Stanford University
7:00 PM
Room 420-041
A lecture by Prof. Edward Feser (Pasadena City College)
Free and open to the public. The Catholic Community at Stanford hosts the Thomistic Institute.
The idea of a law of nature is central to scientific explanation. Laws themselves are often said to be explicable in terms of more fundamental laws. But what about the most fundamental laws? Why is the world governed by those particular laws rather than by other laws or no laws at all? And what exactly is a law of nature in the first place? Are these questions that science itself can answer, or is there a role for philosophy in answering them?
Speaker Bio
Edward Feser is Associate Professor of Philosophy at Pasadena City College in Pasadena, California. He has been a Visiting Assistant Professor at Loyola Marymount University in Los Angeles and a Visiting Scholar at the Social Philosophy and Policy Center at Bowling Green State University in Bowling Green, Ohio. He holds a Ph.D. in philosophy from the University of California at Santa Barbara, an M.A. in religion from the Claremont Graduate School, and a B.A. in philosophy and religious studies from the California State University at Fullerton.

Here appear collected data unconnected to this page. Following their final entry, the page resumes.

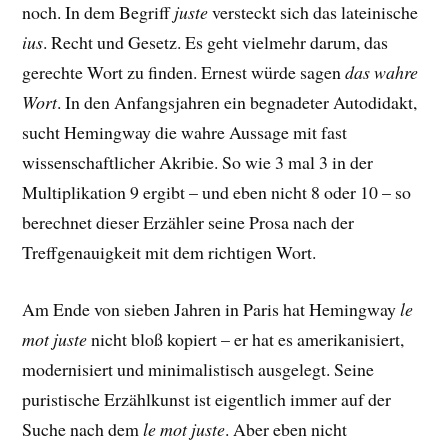
noch. In dem Begriff
juste
versteckt sich das lateinische
ius
. Recht und Gesetz. Es geht vielmehr darum, das
gerechte Wort zu finden. Ernest würde sagen
das wahre
Wort
. In den Anfangsjahren ein begnadeter Autodidakt,
sucht Hemingway die wahre Aussage mit fast
wissenschaftlicher Akribie. So wie 3 mal 3 in der
Multiplikation 9 ergibt – und eben nicht 8 oder 10 – so
berechnet dieser Erzähler seine Prosa nach der
Treffgenauigkeit mit dem richtigen Wort.
Am Ende von sieben Jahren in Paris hat Hemingway
le
mot juste
nicht bloß kopiert – er hat es amerikanisiert,
modernisiert und minimalistisch ausgelegt. Seine
puristische Erzählkunst ist eigentlich immer auf der
Suche nach dem
le mot juste
. Aber eben nicht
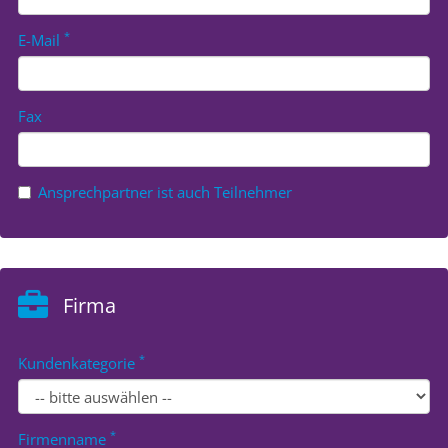
*
E-Mail
Fax
Ansprechpartner ist auch Teilnehmer
Firma
*
Kundenkategorie
*
Firmenname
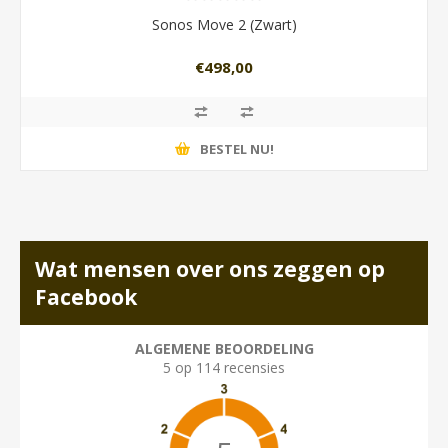
Sonos Move 2 (Zwart)
€498,00
BESTEL NU!
Wat mensen over ons zeggen op
Facebook
ALGEMENE BEOORDELING
5 op 114 recensies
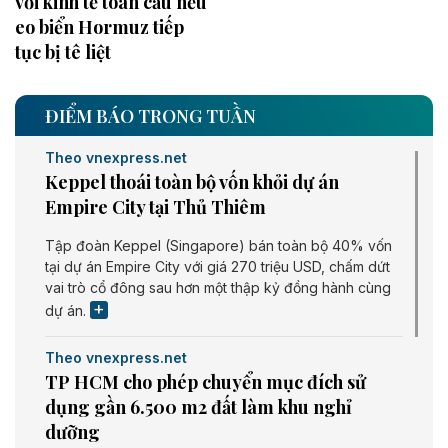
với kinh tế toàn cầu nếu
eo biển Hormuz tiếp
tục bị tê liệt
ĐIỂM BÁO TRONG TUẦN
Theo vnexpress.net
Keppel thoái toàn bộ vốn khỏi dự án
Empire City tại Thủ Thiêm
Tập đoàn Keppel (Singapore) bán toàn bộ 40% vốn
tại dự án Empire City với giá 270 triệu USD, chấm dứt
vai trò cổ đông sau hơn một thập kỷ đồng hành cùng
dự án.
Theo vnexpress.net
TP HCM cho phép chuyển mục đích sử
dụng gần 6.500 m2 đất làm khu nghỉ
dưỡng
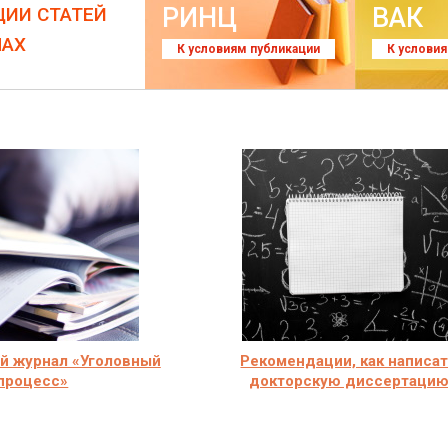
РИНЦ
ВАК
ЦИИ СТАТЕЙ
ЛАХ
К условиям публикации
К услови
й журнал «Уголовный
Рекомендации, как написа
процесс»
докторскую диссертаци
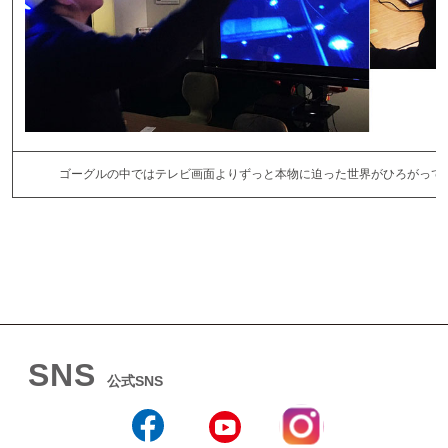
ゴーグルの中ではテレビ画面よりずっと本物に迫った世界がひろがって
SNS
公式SNS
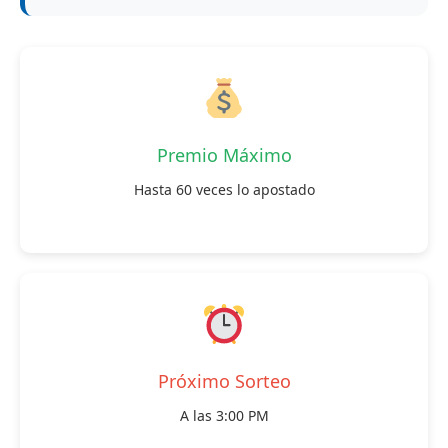
Premio Máximo
Hasta 60 veces lo apostado
Próximo Sorteo
A las 3:00 PM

Called by National Review “one of the best contemporary writers on philosophy,” Feser is the author of On Nozick, Philosophy of Mind, Locke, The Last Superstition: A Refutation of the New Atheism, Aquinas, Scholastic Metaphysics: A Contemporary Introduction, Neo-Scholastic Essays, and Five Proofs of the Existence of God, the co-author of By Man Shall His Blood Be Shed: A Catholic Defense of Capital Punishment, and the editor of The Cambridge Companion to Hayek and Aristotle on Method and Metaphysics. He is also the author of many academic articles. His primary academic research interests are in metaphysics, natural theology, the philosophy of mind, and moral and political philosophy.
Feser also writes on politics and culture, from a conservative point of view; and on religion, from a traditional Roman Catholic perspective. In this connection, his work has appeared in such publications as The American, The American Conservative, Catholic World Report, City Journal, The Claremont Review of Books, Crisis, First Things, Liberty, National Review, New Oxford Review, Public Discourse, Reason, and TCS Daily.
He lives in Los Angeles with his wife and six children.